WHAT YOU WILL DO: Reproduce each record verbatim, images excluded.

SOURCE RECORDS:
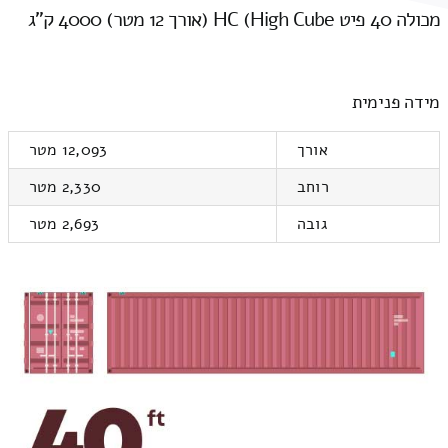
מכולה 40 פיט HC (High Cube (אורך 12 מטר) 4000 ק"ג
מידה פנימית
אורך
12,093 מטר
רוחב
2,330 מטר
גובה
2,693 מטר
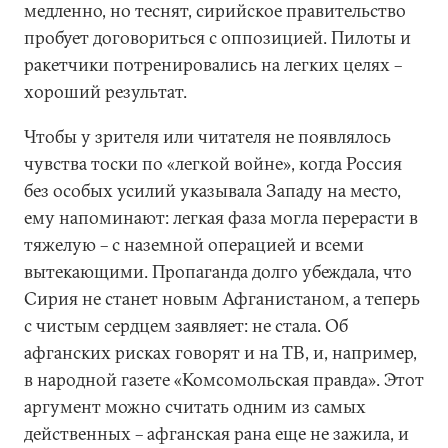
медленно, но теснят, сирийское правительство
пробует договориться с оппозицией. Пилоты и
ракетчики потренировались на легких целях –
хороший результат.
Чтобы у зрителя или читателя не появлялось
чувства тоски по «легкой войне», когда Россия
без особых усилий указывала Западу на место,
ему напоминают: легкая фаза могла перерасти в
тяжелую – с наземной операцией и всеми
вытекающими. Пропаганда долго убеждала, что
Сирия не станет новым Афганистаном, а теперь
с чистым сердцем заявляет: не стала. Об
афганских рисках говорят и на ТВ, и, например,
в народной газете «Комсомольская правда». Этот
аргумент можно считать одним из самых
действенных – афганская рана еще не зажила, и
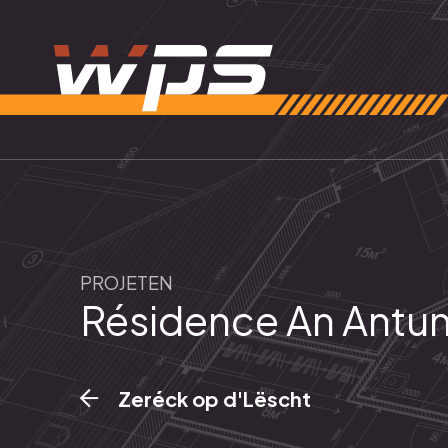
PROJETEN
Résidence An Antu
Zeréck op d'Lëscht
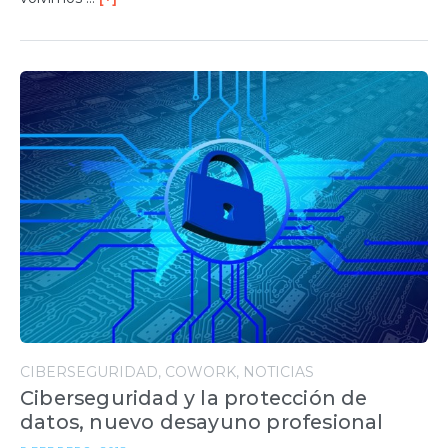
CIBERSEGURIDAD
COWORK
NOTICIAS
Ciberseguridad y la protección de
datos, nuevo desayuno profesional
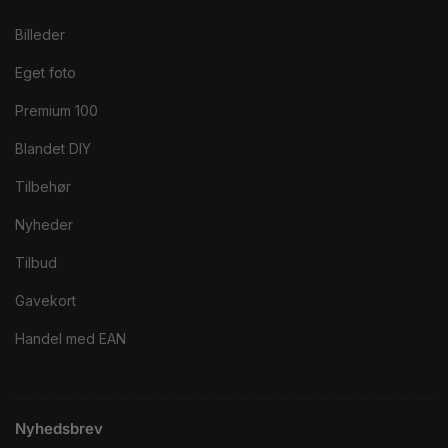
Billeder
Eget foto
Premium 100
Blandet DIY
Tilbehør
Nyheder
Tilbud
Gavekort
Handel med EAN
Nyhedsbrev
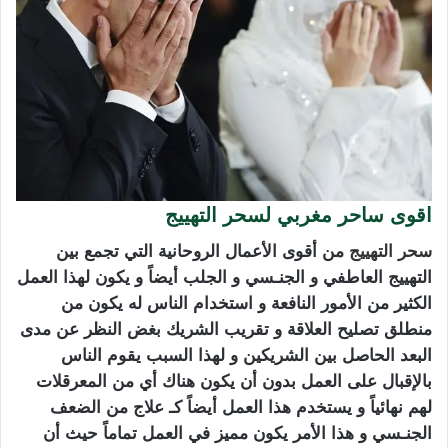
اقوى ساحر مغربي لسحر التهييج
سحر التهييج
من أقوى الأعمال الروحانية التي تجمع بين
التهييج العاطفي و الجنـسي و الجلب أيضاً و يكون لهذا العمل
الكثير من الأمور النافعة و استخدام الناس له يكون من
منطلق تصليح العلاقة و تقريب الشريك بغض النظر عن مدى
البعد الحاصل بين الشريكين و لهذا السبب يقوم الناس
بالإقبال على العمل بدون أن يكون هناك أي من المعرقلات
لهم نهائياً و يستخدم هذا العمل أيضاً كـ علاج من الضعف
الجنـسي و هذا الأمر يكون مميز في العمل تماماً حيث أن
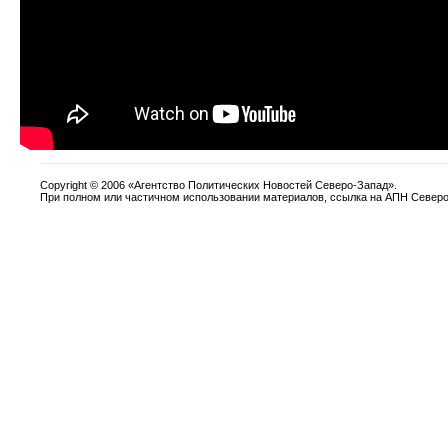
Copyright
©
2006 «Агентство Политических Новостей Северо-Запад».
При полном или частичном использовании материалов, ссылка на АПН Северо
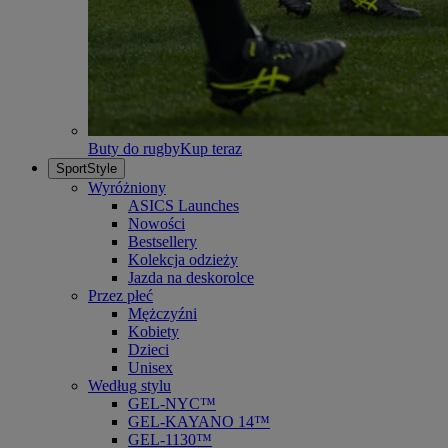
Buty do rugby
Kup teraz
SportStyle
Wyróżniony
ASICS Launches
Nowości
Bestsellery
Kolekcja odzieży
Jazda na deskorolce
Przez płeć
Mężczyźni
Kobiety
Dzieci
Unisex
Według stylu
GEL-NYC™
GEL-KAYANO 14™
GEL-1130™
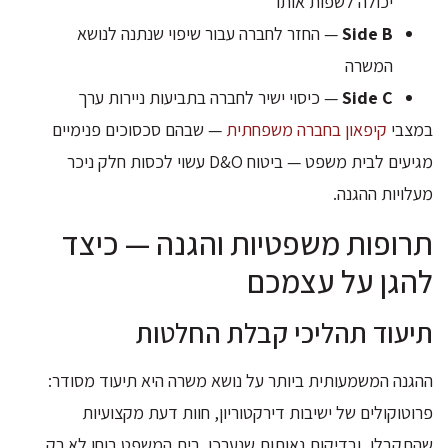
יכולה לשפות אותו
Side B
— החזר לחברה עבור שיפוי שנתנה לנושא
המשרה
Side C
— כיסוי ישיר לחברה בתביעות ניירות ערך
במצבי
קיפאון בחברה משפחתית
— שבהם סכסוכים פנימיים
מגיעים לבית משפט — ביטוח D&O עשוי לכסות חלק ניכר
מעלויות ההגנה.
תרופות משפטיות והגנה — כיצד
להגן על עצמכם
תיעוד תהליכי קבלת החלטות
ההגנה המשמעותית ביותר על נושא משרה היא תיעוד מסודר:
פרוטוקולים של ישיבות דירקטוריון, חוות דעת מקצועיות
שהתקבלו, ובדיקות נאותות שנערכו. בית המשפט בוחן לא רק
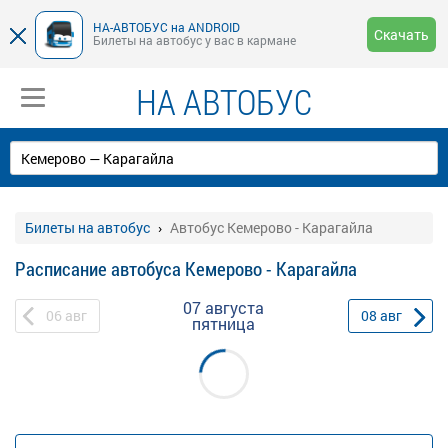
НА-АВТОБУС на ANDROID
Скачать
Билеты на автобус у вас в кармане
НА АВТОБУС
Билеты на автобус
Автобус Кемерово - Карагайла
Расписание автобуса Кемерово - Карагайла
07 августа
06
авг
08
авг
пятница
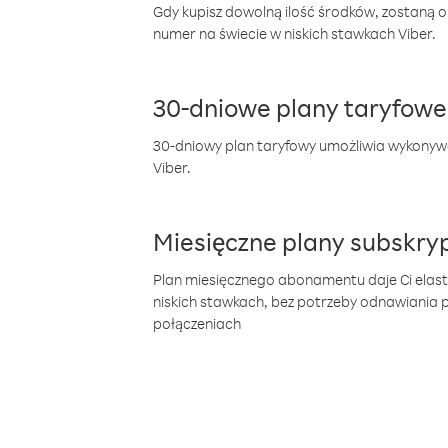
Gdy kupisz dowolną ilość środków, zostaną 
numer na świecie w niskich stawkach Viber.
30-dniowe plany taryfowe
30-dniowy plan taryfowy umożliwia wykonyw
Viber.
Miesięczne plany subskryp
Plan miesięcznego abonamentu daje Ci elas
niskich stawkach, bez potrzeby odnawiania
połączeniach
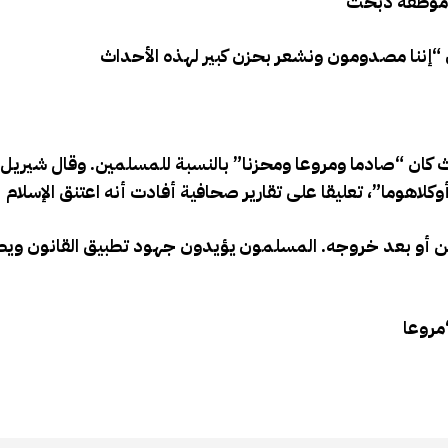
 موظفة ذبحت
“إننا مصدومون ونشعر بحزن كبير لهذه الأحداث
ث كان “صادما ومروعا ومحزنا” بالنسبة للمسلمين. وقال شيري
هوما”، تعليقا على تقارير صحافية أفادت أنه اعتنق الإسلام
ن أو بعد خروجه. المسلمون يؤيدون جهود تطبيق القانون ويط
مروعا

ANSWER BOX:
מכולה 40 פיט HC (High Cube (אורך 12 מטר) 4000 ק"ג
מידה פנימית
אורך
12,093 מטר
רוחב
2,330 מטר
גובה
2,693 מטר
медленно, но теснят, сирийское правительство
пробует договориться с оппозицией. Пилоты и
ракетчики потренировались на легких целях –
хороший результат.
Чтобы у зрителя или читателя не появлялось
чувства тоски по «легкой войне», когда Россия
без особых усилий указывала Западу на место,
ему напоминают: легкая фаза могла перерасти в
тяжелую – с наземной операцией и всеми
вытекающими. Пропаганда долго убеждала, что
Сирия не станет новым Афганистаном, а теперь
с чистым сердцем заявляет: не стала. Об
афганских рисках говорят и на ТВ, и, например,
в народной газете «Комсомольская правда». Этот
аргумент можно считать одним из самых
действенных – афганская рана еще не зажила, и
PROJETEN
Résidence An Antu
Zeréck op d'Lëscht
CIBERSEGURIDAD
COWORK
NOTICIAS
Ciberseguridad y la protección de
datos, nuevo desayuno profesional
Billeder
Eget foto
Premium 100
Blandet DIY
Tilbehør
Nyheder
Tilbud
Gavekort
Handel med EAN
Nyhedsbrev
اقوى ساحر مغربي لسحر التهييج
سحر التهييج
من أقوى الأعمال الروحانية التي تجمع بين
التهييج العاطفي و الجنـسي و الجلب أيضاً و يكون لهذا العمل
الكثير من الأمور النافعة و استخدام الناس له يكون من
منطلق تصليح العلاقة و تقريب الشريك بغض النظر عن مدى
البعد الحاصل بين الشريكين و لهذا السبب يقوم الناس
بالإقبال على العمل بدون أن يكون هناك أي من المعرقلات
لهم نهائياً و يستخدم هذا العمل أيضاً كـ علاج من الضعف
الجنـسي و هذا الأمر يكون مميز في العمل تماماً حيث أن
Copyright
©
2006 «Агентство Политических Новостей Северо-Запад».
При полном или частичном использовании материалов, ссылка на АПН Северо
Buty do rugby
Kup teraz
SportStyle
Wyróżniony
ASICS Launches
Nowości
Bestsellery
Kolekcja odzieży
Jazda na deskorolce
Przez płeć
Mężczyźni
Kobiety
Dzieci
Unisex
Według stylu
GEL-NYC™
GEL-KAYANO 14™
GEL-1130™
יכולה לשפות אותו
Side B
— החזר לחברה עבור שיפוי שנתנה לנושא
המשרה
Side C
— כיסוי ישיר לחברה בתביעות ניירות ערך
במצבי
קיפאון בחברה משפחתית
— שבהם סכסוכים פנימיים
מגיעים לבית משפט — ביטוח D&O עשוי לכסות חלק ניכר
מעלויות ההגנה.
תרופות משפטיות והגנה — כיצד
להגן על עצמכם
תיעוד תהליכי קבלת החלטות
ההגנה המשמעותית ביותר על נושא משרה היא תיעוד מסודר:
פרוטוקולים של ישיבות דירקטוריון, חוות דעת מקצועיות
שהתקבלו, ובדיקות נאותות שנערכו. בית המשפט בוחן לא רק
НА-АВТОБУС на ANDROID
Скачать
Билеты на автобус у вас в кармане
НА АВТОБУС
Билеты на автобус
Автобус Кемерово - Карагайла
Расписание автобуса Кемерово - Карагайла
07 августа
06
авг
08
авг
пятница
Gdy kupisz dowolną ilość środków, zostaną 
numer na świecie w niskich stawkach Viber.
30-dniowe plany taryfowe
30-dniowy plan taryfowy umożliwia wykonyw
Viber.
Miesięczne plany subskryp
Plan miesięcznego abonamentu daje Ci elas
niskich stawkach, bez potrzeby odnawiania
połączeniach
 موظفة ذبحت
“إننا مصدومون ونشعر بحزن كبير لهذه الأحداث
ث كان “صادما ومروعا ومحزنا” بالنسبة للمسلمين. وقال شيري
هوما”، تعليقا على تقارير صحافية أفادت أنه اعتنق الإسلام
ن أو بعد خروجه. المسلمون يؤيدون جهود تطبيق القانون ويط
مروعا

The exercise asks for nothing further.